#### [SET OF TASKS]
a. In the passage about the ship's computer Alphy, where does the space rocket crash?
b. Please rewrite the part of the passage about Alphy that opens with the words "Despite his lack" and closes with "her more comfortable.", putting "anxious" in place of "distressed".
c. Continue the passage about the ship's computer Alphy from where it stops.

#### [PASSAGE FOR REVIEW]
Despite his lack of linguistic sophistication, he shows a surprising bit of audio anthropomorphism. When suffering through the magnetic disturbances, his voice gets distressed. Alphy’’s tone also gets audibly stressed when he reveals that the Catchman has performed repairs “in reverse,” in each case underscoring the seriousness of the situation. When the space rocket crashes on Tau Ceti, Alphy asks groggily, ““Where are we?” We know this is only affectation because within a few seconds, he is back up to full functioning, reporting happily that they have landed, ““Planet 16 in the system Tau Ceti. Air density oh-point-oh-51. Cool weather with the possibility of stormy precipitations.”” Alphy does not otherwise exhibit emotion. He doesn’t speak of his emotions or use emotional language. This convention, too, is to match Barbarella’s mood and make make her more comfortable.

Agency

Alphy’s sensors seem to be for time, communication technology, self-diagnostics, and for analyzing the immediate environment around the ship. He has actuators to speak, change his display, supply nutrition to Barbarella, and focus power to different systems around the ship, including the emergency systems. He can detect problems, such as the “magnetic disturbance”, and can respond, but has no authority to initiate action. He can only obey Barbarella, as we hear in the following exchange.

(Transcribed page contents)
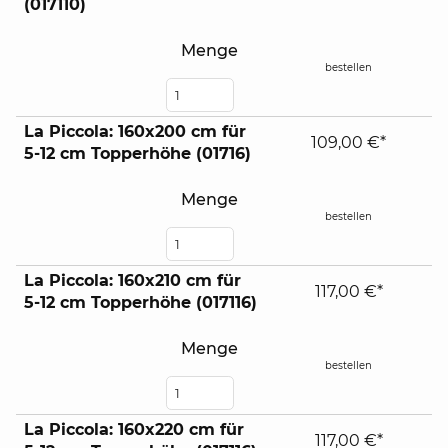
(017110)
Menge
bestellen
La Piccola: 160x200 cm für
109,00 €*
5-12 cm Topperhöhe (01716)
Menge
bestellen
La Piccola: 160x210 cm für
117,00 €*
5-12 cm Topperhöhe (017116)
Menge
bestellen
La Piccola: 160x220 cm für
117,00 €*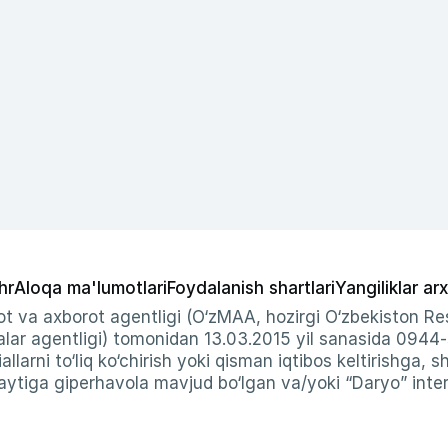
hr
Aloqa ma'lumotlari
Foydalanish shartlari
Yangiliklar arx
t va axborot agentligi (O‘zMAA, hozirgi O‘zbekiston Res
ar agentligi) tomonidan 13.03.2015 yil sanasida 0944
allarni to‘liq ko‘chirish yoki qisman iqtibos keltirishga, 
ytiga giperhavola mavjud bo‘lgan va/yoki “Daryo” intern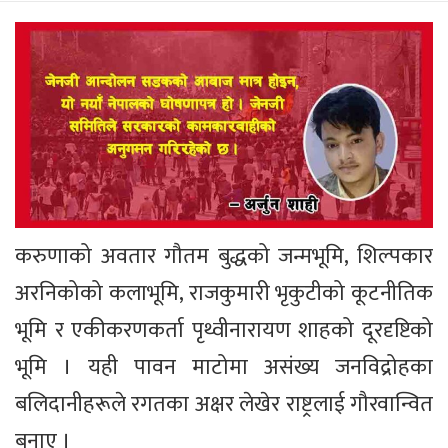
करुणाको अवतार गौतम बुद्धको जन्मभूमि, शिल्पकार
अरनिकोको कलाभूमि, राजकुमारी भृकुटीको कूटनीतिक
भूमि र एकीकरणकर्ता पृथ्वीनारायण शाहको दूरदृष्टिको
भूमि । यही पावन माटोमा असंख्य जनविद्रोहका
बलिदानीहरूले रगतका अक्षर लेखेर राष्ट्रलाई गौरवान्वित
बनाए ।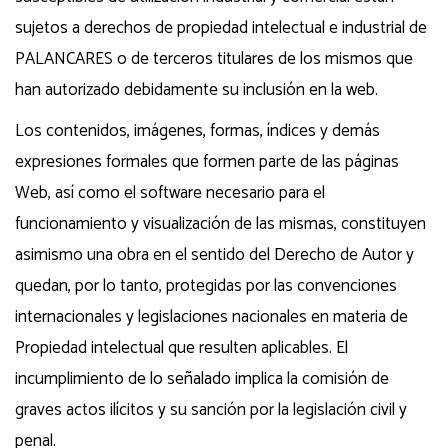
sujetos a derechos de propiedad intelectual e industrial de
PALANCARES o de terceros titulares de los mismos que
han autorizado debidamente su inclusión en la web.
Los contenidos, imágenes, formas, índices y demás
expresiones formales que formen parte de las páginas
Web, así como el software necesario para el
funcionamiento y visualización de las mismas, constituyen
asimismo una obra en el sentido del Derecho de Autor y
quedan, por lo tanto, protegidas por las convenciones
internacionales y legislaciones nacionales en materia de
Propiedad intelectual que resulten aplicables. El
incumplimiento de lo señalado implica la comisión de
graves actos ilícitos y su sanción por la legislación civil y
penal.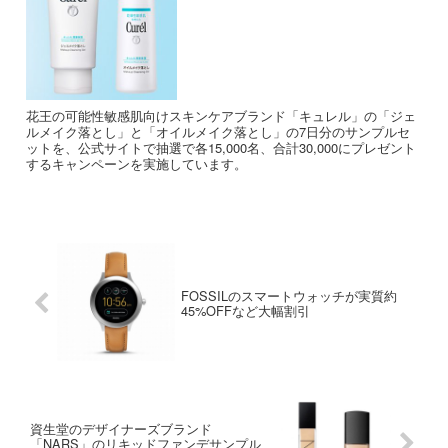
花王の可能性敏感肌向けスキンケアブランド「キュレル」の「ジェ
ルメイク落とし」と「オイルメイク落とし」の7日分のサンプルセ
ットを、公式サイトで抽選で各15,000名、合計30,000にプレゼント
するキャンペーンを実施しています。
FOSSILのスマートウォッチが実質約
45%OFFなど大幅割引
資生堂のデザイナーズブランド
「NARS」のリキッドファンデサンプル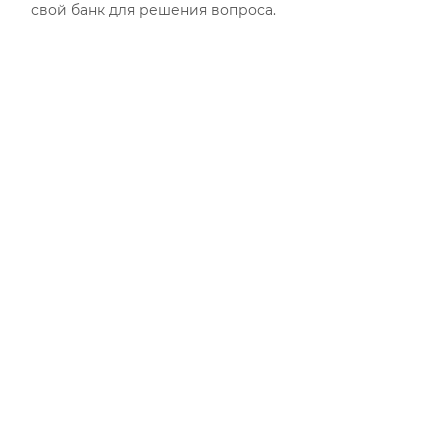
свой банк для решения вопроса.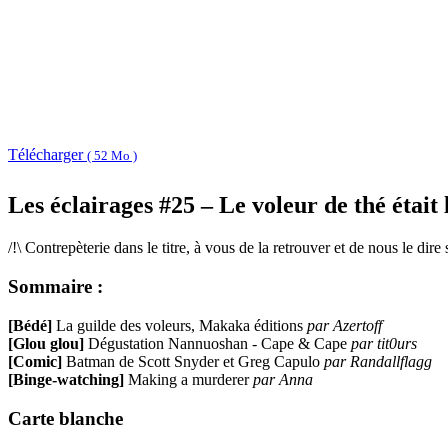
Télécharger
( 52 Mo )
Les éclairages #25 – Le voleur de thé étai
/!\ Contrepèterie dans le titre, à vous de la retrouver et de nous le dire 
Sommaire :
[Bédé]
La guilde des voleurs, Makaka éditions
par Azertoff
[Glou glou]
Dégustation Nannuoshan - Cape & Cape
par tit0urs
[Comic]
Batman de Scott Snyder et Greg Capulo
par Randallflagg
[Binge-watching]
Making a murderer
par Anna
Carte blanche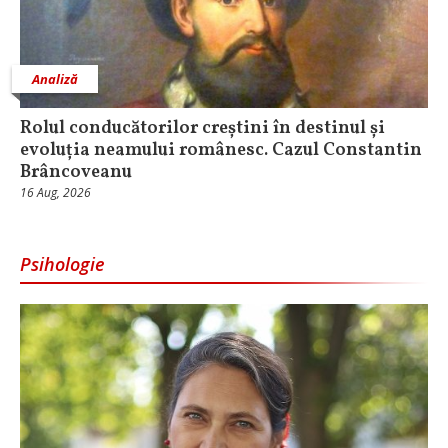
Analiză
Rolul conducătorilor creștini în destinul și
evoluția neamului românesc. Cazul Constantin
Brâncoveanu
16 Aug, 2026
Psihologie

#### [ANSWERS BELOW]
a. On Tau Ceti.

b.
Despite his lack of linguistic sophistication, he shows a surprising bit of audio anthropomorphism. When suffering through the magnetic disturbances, his voice gets anxious. Alphy’’s tone also gets audibly stressed when he reveals that the Catchman has performed repairs “in reverse,” in each case underscoring the seriousness of the situation. When the space rocket crashes on Tau Ceti, Alphy asks groggily, ““Where are we?” We know this is only affectation because within a few seconds, he is back up to full functioning, reporting happily that they have landed, ““Planet 16 in the system Tau Ceti. Air density oh-point-oh-51. Cool weather with the possibility of stormy precipitations.”” Alphy does not otherwise exhibit emotion. He doesn’t speak of his emotions or use emotional language. This convention, too, is to match Barbarella’s mood and make make her more comfortable.

c.
Barbarella: What’s happening?
Alphy: Magnetic disturbances.
Barbarella: Magnetic disturbances?…Emergency systems!
Alphy: All emergency systems will now operate.

His real function?

All told, Alphy is very limited in what he can do. His primary functions are reading aloud data that could be dials on a dashboard and flipping switches so Barbarella won’t have to take her hands off of…well, switches…in emergency situations. The bits of anthropomorphic cues he provides to her through the display and language confirm that his primary goal is social, to make Barbarella’s adventurous trips through space not feel so lonely.